── TEXT SHOWN

The present invention relates to a cabinet assembly for a refrigeration appliance, and a refrigeration appliance comprising such a cabinet.
Since the 1960's refrigeration appliance cabinets (including free-standing and “built-in” refrigerators, freezers, combined refrigerator-freezers, cooling drawer-type refrigerators, wine cabinets and chest freezers) have been manufactured with “in situ” foamed polyurethane (PU) insulation. This construction usually has a sheet steel “wrapper” or skin on the outside, either a steel or a plastics (polystyrene-based or sheet steel) liner on the inside, and a rigid PU foam in a sandwich construction between the outer wrapper and the inner liner. The outer sheet steel wrapper was typically folded to produce a forward-facing flange that was welded at the corners.

────
── MATERIAL PROVIDED

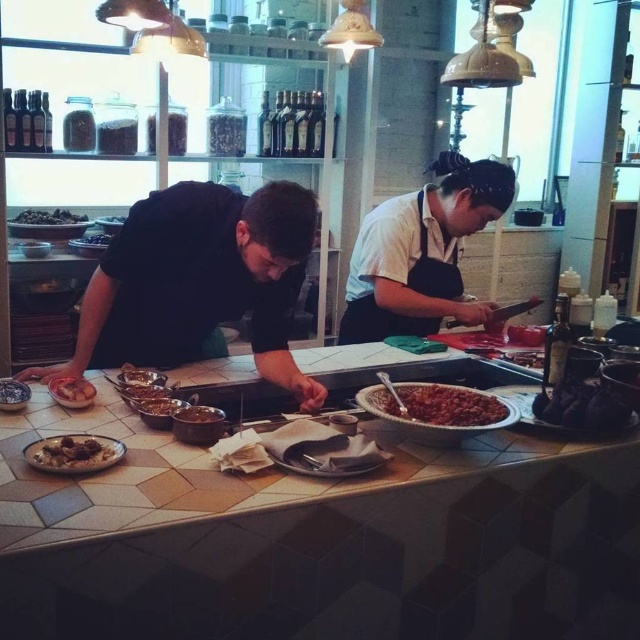
You are a chef in the kitchen and need to retrieve the matte silver bowl at center. Can you directly access it without moving the brown matte bowl at center?

The brown matte bowl at center is positioned over the matte silver bowl at center, so you cannot directly access the matte silver bowl at center without moving the brown matte bowl at center first.

You are a chef in a busy kitchen. You need to quickly grab both the brown matte bowl at center and the matte silver bowl at center. Given that your reach is 24 inches, can you reach both bowls without moving your position?

The brown matte bowl at center and the matte silver bowl at center are 24.81 inches apart from each other. Since your reach is only 24 inches, you cannot reach both bowls at the same time without moving your position.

────

▶ _PROMPT 1_:
According to the text on refrigerator cabinets, since when have these cabinets been made with foamed polyurethane insulation?
▶ _PROMPT 2_:
Name every layer of the sandwich construction that the text on refrigerator cabinets describes, going from outside to inside.
▶ _PROMPT 3_:
From the text on refrigerator cabinets, print the passage from "Since the 1960's" to "at the corners.".

▶ _ANSWER 1_:
Since the 1960's.

▶ _ANSWER 2_:
- A sheet steel "wrapper" or skin on the outside
- A rigid PU foam between the outer wrapper and the inner liner
- A liner on the inside, either steel or plastics (polystyrene-based or sheet steel)

▶ _ANSWER 3_:
Since the 1960's refrigeration appliance cabinets (including free-standing and “built-in” refrigerators, freezers, combined refrigerator-freezers, cooling drawer-type refrigerators, wine cabinets and chest freezers) have been manufactured with “in situ” foamed polyurethane (PU) insulation. This construction usually has a sheet steel “wrapper” or skin on the outside, either a steel or a plastics (polystyrene-based or sheet steel) liner on the inside, and a rigid PU foam in a sandwich construction between the outer wrapper and the inner liner. The outer sheet steel wrapper was typically folded to produce a forward-facing flange that was welded at the corners.